*Provided entries:*
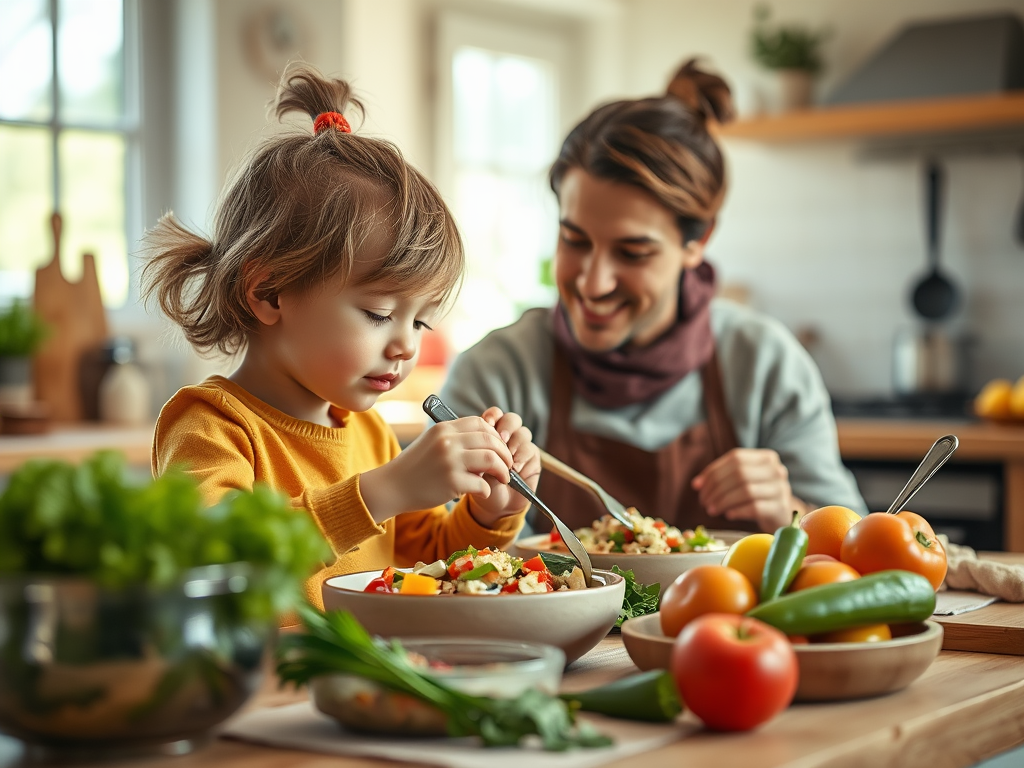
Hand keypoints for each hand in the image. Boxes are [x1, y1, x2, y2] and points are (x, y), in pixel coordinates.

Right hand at [360, 416, 515, 522]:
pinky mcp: (451, 482)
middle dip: (505, 454)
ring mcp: (450, 461)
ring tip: (504, 478)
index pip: (481, 423)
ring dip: (503, 471)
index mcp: (444, 428)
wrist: (392, 487)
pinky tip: (483, 492)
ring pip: (491, 459)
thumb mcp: (432, 442)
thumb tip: (488, 441)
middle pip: (491, 440)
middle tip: (508, 466)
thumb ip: (455, 438)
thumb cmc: (415, 467)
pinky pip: (482, 484)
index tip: (499, 448)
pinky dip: (487, 489)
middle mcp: (447, 441)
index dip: (496, 436)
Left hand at [468, 407, 540, 524]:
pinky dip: (523, 458)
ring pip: (523, 433)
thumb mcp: (473, 464)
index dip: (493, 415)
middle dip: (507, 426)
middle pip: (513, 419)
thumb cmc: (478, 482)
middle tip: (501, 438)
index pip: (496, 414)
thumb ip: (479, 449)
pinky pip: (532, 450)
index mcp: (491, 432)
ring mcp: (521, 447)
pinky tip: (515, 469)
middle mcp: (508, 437)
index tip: (487, 423)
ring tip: (507, 458)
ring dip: (515, 444)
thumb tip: (484, 437)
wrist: (492, 503)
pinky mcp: (533, 459)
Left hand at [691, 448, 805, 531]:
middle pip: (739, 473)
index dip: (713, 471)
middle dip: (716, 488)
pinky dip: (737, 511)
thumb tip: (696, 484)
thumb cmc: (757, 495)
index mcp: (766, 457)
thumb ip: (721, 477)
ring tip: (711, 510)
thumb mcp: (742, 481)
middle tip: (703, 501)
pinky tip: (728, 515)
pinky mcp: (780, 507)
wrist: (781, 515)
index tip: (697, 486)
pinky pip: (755, 507)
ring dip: (723, 501)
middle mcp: (776, 469)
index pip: (735, 458)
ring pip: (746, 491)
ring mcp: (781, 488)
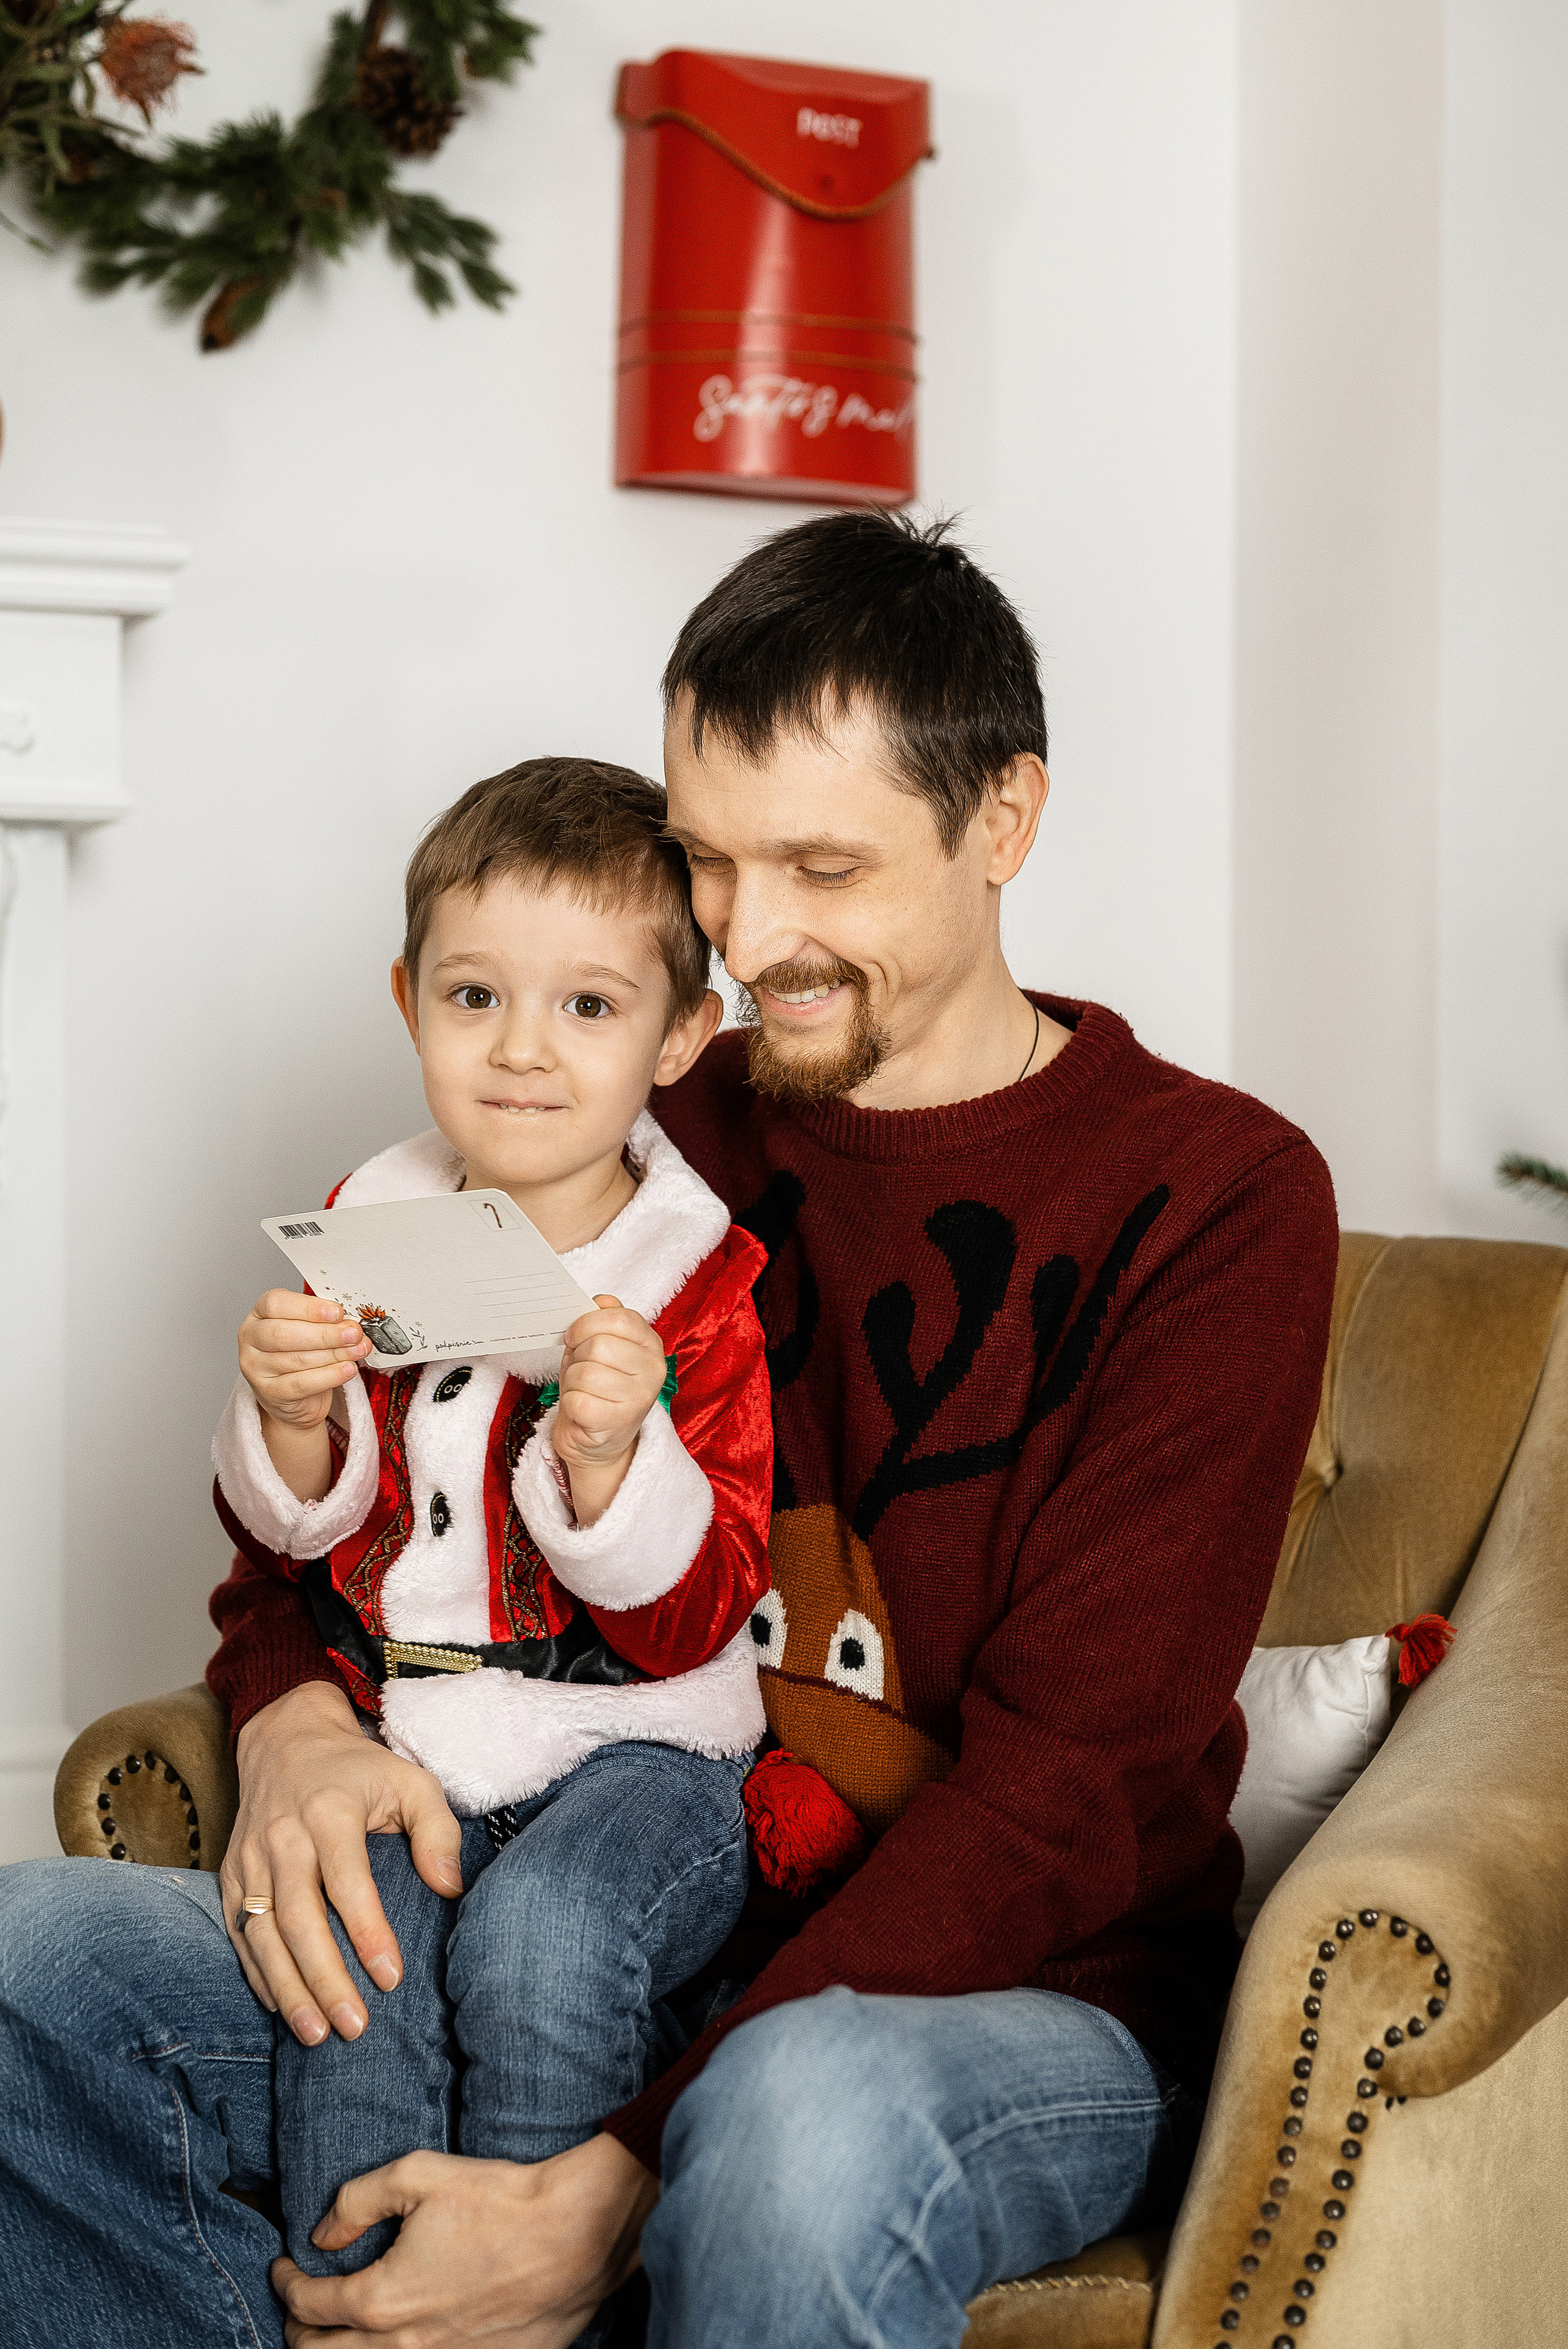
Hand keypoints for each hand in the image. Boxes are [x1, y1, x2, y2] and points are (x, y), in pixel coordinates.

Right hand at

*Problem:*
Exactly as they appear above, write out all the entries, without pictures.

*Answer for this exercise:*
Hand keypoints for each hand in the image. Boxes are [x1, y1, x2, y2] and points are (x, y), in pixel coordinates.

Right hand at [360, 416, 515, 522]:
pinky mcp: (451, 482)
middle dip: (505, 454)
ring mcp: (450, 461)
ring tip: (504, 478)
index pip: (481, 423)
ring dip: (503, 471)
index mcp: (444, 428)
wrist: (392, 487)
pinky tip: (483, 492)
ring pip: (491, 459)
thumb mcp: (432, 442)
thumb tip: (488, 441)
middle pip: (491, 440)
middle tip: (508, 466)
thumb ip: (455, 438)
thumb cmc: (415, 467)
pinky pip: (482, 484)
index tip: (499, 448)
pinky dip: (487, 489)
middle mcp: (447, 441)
index dip: (496, 436)
Left hand at [468, 407, 540, 524]:
pinky dip: (523, 458)
ring pip: (523, 433)
thumb mcp: (473, 464)
index dip: (493, 415)
middle dip: (507, 426)
middle pip: (513, 419)
thumb cmc: (478, 482)
middle tip: (501, 438)
index pip: (496, 414)
thumb ip: (479, 449)
pinky pip: (532, 450)
index mcp: (491, 432)
ring mcp: (521, 447)
pinky tip: (515, 469)
middle mcp: (508, 437)
index tip: (487, 423)
ring tip: (507, 458)
ring dip: (515, 444)
thumb tip: (484, 437)
wrist: (492, 503)
pinky mcp: (533, 459)
Left hand at [691, 448, 805, 531]:
middle pip: (739, 473)
index dip: (713, 471)
middle dip: (716, 488)
pinky dip: (737, 511)
thumb tip: (696, 484)
thumb cmc: (757, 495)
index mcp: (766, 457)
thumb ip: (721, 477)
ring tip: (711, 510)
thumb mcp: (742, 481)
middle tip: (703, 501)
pinky tip: (728, 515)
pinky mcp: (780, 507)
wrist: (781, 515)
index tip: (697, 486)
pinky pip: (755, 507)
ring dip: (723, 501)
middle mcp: (776, 469)
index pip: (735, 458)
ring pip: (746, 491)
ring mcp: (781, 488)
Hand keypoints for each hand in the image. Boxes are [x1, y1, x2, y2] and points are (x, y), in pixel coordinates.

Right hand at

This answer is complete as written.